What you should do: Count the lines below that contain the string "local", matching case exactly. Reply with only the count.

Information supplied:
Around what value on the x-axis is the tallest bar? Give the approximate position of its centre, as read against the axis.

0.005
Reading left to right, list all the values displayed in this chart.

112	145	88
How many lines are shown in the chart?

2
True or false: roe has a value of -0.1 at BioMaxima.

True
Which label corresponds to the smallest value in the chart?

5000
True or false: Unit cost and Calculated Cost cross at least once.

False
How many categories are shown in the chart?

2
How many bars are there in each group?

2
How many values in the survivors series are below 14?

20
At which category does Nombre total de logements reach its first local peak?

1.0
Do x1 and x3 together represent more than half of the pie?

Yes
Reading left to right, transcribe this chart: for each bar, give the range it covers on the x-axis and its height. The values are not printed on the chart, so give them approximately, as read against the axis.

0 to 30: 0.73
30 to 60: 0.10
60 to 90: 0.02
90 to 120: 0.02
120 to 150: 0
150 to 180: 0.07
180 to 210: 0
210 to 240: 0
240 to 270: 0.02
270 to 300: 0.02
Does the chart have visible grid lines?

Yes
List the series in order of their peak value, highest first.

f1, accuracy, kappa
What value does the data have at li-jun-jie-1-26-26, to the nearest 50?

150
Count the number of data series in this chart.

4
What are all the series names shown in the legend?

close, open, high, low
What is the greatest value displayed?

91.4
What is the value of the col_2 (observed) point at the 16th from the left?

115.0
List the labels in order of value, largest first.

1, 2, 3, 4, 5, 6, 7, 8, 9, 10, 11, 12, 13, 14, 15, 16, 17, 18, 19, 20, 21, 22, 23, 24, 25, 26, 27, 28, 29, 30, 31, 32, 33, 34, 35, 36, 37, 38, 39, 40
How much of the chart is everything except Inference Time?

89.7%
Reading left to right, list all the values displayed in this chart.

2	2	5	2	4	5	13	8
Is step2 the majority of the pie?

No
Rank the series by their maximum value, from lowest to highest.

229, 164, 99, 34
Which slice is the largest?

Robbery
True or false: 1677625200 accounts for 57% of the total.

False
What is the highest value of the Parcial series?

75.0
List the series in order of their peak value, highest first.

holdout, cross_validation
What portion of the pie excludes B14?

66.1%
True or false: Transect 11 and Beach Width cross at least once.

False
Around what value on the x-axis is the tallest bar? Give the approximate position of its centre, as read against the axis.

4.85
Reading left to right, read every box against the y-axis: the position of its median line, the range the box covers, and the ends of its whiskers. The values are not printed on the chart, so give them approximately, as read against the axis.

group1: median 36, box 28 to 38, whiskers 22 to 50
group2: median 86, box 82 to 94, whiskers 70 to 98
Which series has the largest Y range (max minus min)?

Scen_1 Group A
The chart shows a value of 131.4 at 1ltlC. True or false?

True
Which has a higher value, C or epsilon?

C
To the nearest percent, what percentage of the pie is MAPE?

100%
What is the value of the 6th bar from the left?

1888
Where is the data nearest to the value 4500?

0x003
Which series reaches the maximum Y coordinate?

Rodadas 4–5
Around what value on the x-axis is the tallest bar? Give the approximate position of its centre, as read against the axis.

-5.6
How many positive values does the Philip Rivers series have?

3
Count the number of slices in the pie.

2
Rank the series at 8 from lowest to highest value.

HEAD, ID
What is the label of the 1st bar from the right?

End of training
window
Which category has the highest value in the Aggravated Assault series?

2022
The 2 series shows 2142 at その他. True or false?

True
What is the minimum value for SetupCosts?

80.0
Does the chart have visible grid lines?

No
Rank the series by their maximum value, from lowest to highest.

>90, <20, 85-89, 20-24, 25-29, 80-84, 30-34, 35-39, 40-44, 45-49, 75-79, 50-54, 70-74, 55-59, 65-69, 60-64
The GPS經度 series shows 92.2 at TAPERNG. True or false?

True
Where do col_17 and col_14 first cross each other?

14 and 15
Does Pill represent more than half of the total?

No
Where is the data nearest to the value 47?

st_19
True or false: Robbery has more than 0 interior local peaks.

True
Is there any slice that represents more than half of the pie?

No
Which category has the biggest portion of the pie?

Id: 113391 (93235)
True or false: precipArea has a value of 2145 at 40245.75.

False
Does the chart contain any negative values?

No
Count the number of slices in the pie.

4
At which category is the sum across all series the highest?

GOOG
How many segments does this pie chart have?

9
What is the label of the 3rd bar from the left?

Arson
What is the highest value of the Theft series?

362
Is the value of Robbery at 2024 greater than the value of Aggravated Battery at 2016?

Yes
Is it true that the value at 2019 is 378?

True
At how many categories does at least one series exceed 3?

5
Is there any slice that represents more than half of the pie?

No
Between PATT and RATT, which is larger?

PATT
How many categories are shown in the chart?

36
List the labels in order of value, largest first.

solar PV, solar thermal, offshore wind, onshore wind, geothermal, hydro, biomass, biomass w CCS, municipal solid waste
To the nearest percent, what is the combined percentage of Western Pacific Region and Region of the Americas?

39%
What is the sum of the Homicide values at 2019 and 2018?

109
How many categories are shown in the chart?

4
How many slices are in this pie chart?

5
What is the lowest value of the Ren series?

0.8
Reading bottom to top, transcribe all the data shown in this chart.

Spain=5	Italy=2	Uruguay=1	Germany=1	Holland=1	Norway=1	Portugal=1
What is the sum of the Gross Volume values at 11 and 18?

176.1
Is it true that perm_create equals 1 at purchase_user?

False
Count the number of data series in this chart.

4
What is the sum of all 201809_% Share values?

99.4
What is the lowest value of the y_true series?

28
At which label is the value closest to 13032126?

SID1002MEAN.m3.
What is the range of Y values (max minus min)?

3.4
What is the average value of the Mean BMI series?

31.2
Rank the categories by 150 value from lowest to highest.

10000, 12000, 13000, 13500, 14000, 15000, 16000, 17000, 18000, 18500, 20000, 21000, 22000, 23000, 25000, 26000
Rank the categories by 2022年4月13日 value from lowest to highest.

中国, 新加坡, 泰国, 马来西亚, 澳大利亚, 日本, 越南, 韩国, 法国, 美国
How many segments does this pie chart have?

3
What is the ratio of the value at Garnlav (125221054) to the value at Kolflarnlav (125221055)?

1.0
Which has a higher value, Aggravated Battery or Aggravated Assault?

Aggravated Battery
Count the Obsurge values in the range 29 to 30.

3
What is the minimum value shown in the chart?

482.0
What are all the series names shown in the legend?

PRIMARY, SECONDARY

Answer space: 2